Reaching a Diagnosis
What are Symptoms, Signs, and Treatment Options for Sarcoma
Diagnostic Imaging Techniques
X-ray Imaging (Plain Radiographs)
Plain radiographs are the initial imaging tests conducted upon presentation.
They are straightforward, quick, and involve lower radiation compared to computed tomography.
Plain radiographs provide detailed information about the tumor’s nature, stage, progression, its impact on the surrounding bone or soft tissue, the host’s response to the tumor, and help determine the surgical approach.
Computed Tomography (CT)
CT scans offer enhanced visualization of bone anatomy, cortical continuity, cancellous bone integrity, and periosteal reactions.
Although more expensive than plain radiographs and involving higher radiation exposure, CT scans provide superior detail.
CT scans are particularly advantageous for axial imaging.
They are used for staging, particularly in the thorax/chest to detect metastasis (HRCT).
Ultrasound can aid in characterizing soft tissue tumors by distinguishing solid components from cystic ones.
It can serve as a guidance tool for biopsy of soft tissue tumors, facilitating the targeting of the solid tumor site to aid in pathological diagnosis.
Ultrasound is also employed as an adjunct in the diagnosis of bone and soft tissue tumors.
Magnetic Resonance Imaging (MRI)
MRI is the most comprehensive and informative imaging modality for local staging of bone tumors.
It offers several advantages, including no ionizing radiation, superior contrast, multi-planar display, and improved tissue delineation.
The soft tissue contrast provided by MRI is particularly valuable, allowing for differentiation between adjacent structures.
The addition of gadolinium contrast or enhanced (diffusion-weighted) MRI can further aid in narrowing down the diagnosis.
MRI can detect certain lesions within the same limb, known as “skip lesions” or satellite lesions.
It also assists in measuring the extent of the tumor and aids in reconstruction.
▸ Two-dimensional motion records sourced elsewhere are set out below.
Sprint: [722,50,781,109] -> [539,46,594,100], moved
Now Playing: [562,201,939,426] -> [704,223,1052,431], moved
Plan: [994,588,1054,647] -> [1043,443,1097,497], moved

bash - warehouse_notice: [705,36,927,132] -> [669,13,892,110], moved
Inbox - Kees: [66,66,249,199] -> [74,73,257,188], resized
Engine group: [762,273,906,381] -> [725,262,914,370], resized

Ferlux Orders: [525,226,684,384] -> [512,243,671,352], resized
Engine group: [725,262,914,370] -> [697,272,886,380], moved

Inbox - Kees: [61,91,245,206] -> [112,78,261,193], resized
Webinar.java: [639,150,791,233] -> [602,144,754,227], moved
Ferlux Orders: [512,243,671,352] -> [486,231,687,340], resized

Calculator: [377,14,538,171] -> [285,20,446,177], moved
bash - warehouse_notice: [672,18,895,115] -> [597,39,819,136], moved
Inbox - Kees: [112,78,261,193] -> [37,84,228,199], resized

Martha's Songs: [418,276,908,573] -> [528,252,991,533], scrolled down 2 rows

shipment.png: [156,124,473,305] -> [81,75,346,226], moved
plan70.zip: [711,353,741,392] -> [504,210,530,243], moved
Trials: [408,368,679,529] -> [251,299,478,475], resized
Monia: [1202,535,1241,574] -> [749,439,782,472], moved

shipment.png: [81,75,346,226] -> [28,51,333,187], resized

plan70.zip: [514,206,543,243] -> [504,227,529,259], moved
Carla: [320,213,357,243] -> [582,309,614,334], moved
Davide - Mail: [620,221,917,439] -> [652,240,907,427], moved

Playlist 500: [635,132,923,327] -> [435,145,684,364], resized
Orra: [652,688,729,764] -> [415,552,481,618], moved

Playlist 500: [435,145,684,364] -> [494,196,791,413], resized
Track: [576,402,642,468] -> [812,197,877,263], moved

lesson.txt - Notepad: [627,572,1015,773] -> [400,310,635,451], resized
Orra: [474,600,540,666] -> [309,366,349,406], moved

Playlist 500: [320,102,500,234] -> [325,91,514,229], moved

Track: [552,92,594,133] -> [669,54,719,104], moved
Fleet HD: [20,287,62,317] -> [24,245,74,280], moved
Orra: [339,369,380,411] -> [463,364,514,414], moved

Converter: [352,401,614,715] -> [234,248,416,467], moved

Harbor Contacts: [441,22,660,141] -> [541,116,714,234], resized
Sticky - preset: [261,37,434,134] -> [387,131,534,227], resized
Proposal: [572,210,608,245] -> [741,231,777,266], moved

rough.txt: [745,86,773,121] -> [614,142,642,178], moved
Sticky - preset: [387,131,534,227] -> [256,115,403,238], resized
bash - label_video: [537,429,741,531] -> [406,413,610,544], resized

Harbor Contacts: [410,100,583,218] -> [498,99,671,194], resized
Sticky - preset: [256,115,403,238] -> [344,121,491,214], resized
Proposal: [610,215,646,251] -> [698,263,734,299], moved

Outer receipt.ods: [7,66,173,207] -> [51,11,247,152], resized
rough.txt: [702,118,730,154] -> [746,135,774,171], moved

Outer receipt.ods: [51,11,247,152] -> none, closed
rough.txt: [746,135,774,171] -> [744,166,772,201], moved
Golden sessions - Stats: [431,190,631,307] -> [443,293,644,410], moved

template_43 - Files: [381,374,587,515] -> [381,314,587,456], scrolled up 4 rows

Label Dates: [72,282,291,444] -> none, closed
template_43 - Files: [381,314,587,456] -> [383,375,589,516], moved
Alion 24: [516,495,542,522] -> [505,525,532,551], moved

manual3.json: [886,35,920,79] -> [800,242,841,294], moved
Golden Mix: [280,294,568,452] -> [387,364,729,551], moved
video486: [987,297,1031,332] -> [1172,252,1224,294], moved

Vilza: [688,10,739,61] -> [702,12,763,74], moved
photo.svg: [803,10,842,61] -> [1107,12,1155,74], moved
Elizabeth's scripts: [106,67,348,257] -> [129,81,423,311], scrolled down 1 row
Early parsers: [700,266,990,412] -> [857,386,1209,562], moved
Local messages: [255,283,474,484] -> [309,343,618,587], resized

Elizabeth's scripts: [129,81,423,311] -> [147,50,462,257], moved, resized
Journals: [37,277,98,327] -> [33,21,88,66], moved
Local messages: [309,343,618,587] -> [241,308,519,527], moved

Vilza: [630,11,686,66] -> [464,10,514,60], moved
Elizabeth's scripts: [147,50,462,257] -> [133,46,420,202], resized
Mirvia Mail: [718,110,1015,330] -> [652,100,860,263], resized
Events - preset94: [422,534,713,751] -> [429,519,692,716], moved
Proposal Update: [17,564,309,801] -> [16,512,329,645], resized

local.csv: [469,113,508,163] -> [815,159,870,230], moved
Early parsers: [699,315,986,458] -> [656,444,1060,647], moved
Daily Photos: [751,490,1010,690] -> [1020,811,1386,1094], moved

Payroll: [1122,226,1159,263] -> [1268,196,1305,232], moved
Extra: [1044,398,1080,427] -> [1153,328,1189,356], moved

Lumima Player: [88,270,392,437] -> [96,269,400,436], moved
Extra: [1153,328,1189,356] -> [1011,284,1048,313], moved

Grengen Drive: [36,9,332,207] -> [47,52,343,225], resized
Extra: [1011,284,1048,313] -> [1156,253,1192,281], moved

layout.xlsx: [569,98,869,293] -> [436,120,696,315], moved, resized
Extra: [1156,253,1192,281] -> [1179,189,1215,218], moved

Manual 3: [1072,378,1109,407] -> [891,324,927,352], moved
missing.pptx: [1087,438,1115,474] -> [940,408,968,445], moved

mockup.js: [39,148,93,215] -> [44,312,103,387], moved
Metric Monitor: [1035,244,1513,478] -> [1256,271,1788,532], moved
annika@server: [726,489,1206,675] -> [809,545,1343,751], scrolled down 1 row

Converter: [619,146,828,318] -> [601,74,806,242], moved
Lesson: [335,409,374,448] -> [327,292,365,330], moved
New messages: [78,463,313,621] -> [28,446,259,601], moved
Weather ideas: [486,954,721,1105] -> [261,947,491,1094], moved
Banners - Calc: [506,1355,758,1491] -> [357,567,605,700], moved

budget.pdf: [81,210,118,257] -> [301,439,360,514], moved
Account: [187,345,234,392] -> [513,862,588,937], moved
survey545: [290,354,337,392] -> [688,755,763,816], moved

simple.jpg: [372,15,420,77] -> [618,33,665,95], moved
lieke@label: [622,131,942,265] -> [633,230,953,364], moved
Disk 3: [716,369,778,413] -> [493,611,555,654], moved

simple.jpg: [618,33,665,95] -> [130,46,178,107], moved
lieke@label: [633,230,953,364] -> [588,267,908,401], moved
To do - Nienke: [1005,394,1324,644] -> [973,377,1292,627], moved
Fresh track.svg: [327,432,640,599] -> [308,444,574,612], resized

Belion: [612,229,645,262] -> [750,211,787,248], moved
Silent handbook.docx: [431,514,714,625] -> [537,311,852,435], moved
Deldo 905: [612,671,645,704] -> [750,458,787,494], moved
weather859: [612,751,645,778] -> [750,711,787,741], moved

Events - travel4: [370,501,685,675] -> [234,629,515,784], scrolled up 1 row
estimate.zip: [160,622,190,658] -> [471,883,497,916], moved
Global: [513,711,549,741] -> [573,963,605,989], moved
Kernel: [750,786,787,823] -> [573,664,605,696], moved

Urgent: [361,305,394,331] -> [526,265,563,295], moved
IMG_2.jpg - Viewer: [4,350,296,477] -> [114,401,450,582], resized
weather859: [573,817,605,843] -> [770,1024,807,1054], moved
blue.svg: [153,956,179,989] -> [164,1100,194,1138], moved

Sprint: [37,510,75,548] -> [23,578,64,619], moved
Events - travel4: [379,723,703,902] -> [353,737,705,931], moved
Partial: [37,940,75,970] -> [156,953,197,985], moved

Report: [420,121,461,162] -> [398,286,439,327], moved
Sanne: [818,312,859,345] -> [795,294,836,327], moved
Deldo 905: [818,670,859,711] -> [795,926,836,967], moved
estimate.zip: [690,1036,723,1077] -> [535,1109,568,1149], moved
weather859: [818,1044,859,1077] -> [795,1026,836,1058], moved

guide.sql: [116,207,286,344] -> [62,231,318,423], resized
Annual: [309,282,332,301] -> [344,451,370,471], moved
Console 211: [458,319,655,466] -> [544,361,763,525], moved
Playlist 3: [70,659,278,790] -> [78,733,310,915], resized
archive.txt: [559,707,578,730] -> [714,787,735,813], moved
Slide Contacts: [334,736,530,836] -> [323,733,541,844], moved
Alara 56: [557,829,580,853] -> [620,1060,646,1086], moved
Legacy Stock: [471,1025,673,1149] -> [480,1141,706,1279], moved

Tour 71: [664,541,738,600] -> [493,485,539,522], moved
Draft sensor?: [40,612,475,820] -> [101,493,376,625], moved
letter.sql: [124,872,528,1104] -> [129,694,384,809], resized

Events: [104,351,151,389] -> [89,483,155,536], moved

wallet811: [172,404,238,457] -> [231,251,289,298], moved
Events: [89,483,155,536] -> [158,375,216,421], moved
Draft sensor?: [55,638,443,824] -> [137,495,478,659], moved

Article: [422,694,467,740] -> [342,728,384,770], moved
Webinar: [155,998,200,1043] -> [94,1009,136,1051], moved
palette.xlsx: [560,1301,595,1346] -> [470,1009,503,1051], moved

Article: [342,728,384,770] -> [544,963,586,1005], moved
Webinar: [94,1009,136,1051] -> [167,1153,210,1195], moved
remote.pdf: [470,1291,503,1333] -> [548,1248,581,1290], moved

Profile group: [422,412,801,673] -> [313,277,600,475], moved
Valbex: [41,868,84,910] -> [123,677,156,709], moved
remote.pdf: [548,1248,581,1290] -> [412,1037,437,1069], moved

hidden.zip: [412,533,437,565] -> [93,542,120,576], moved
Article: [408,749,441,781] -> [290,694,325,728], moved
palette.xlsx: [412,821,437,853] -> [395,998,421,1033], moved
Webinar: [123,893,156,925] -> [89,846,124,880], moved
Bone and soft tissue sarcomas can spread regionally and distantly, known as “metastasis.”
The most common site of spread is the lungs, followed by bones and other organs.
Staging involves assessing the spread of sarcoma to other parts of the body, and PET-CT has become a crucial tool in this process.
The most commonly performed PET-CT is 18-FDG (fluorodeoxyglucose), followed by 18-NaF (sodium fluoride) PET-CT for staging purposes.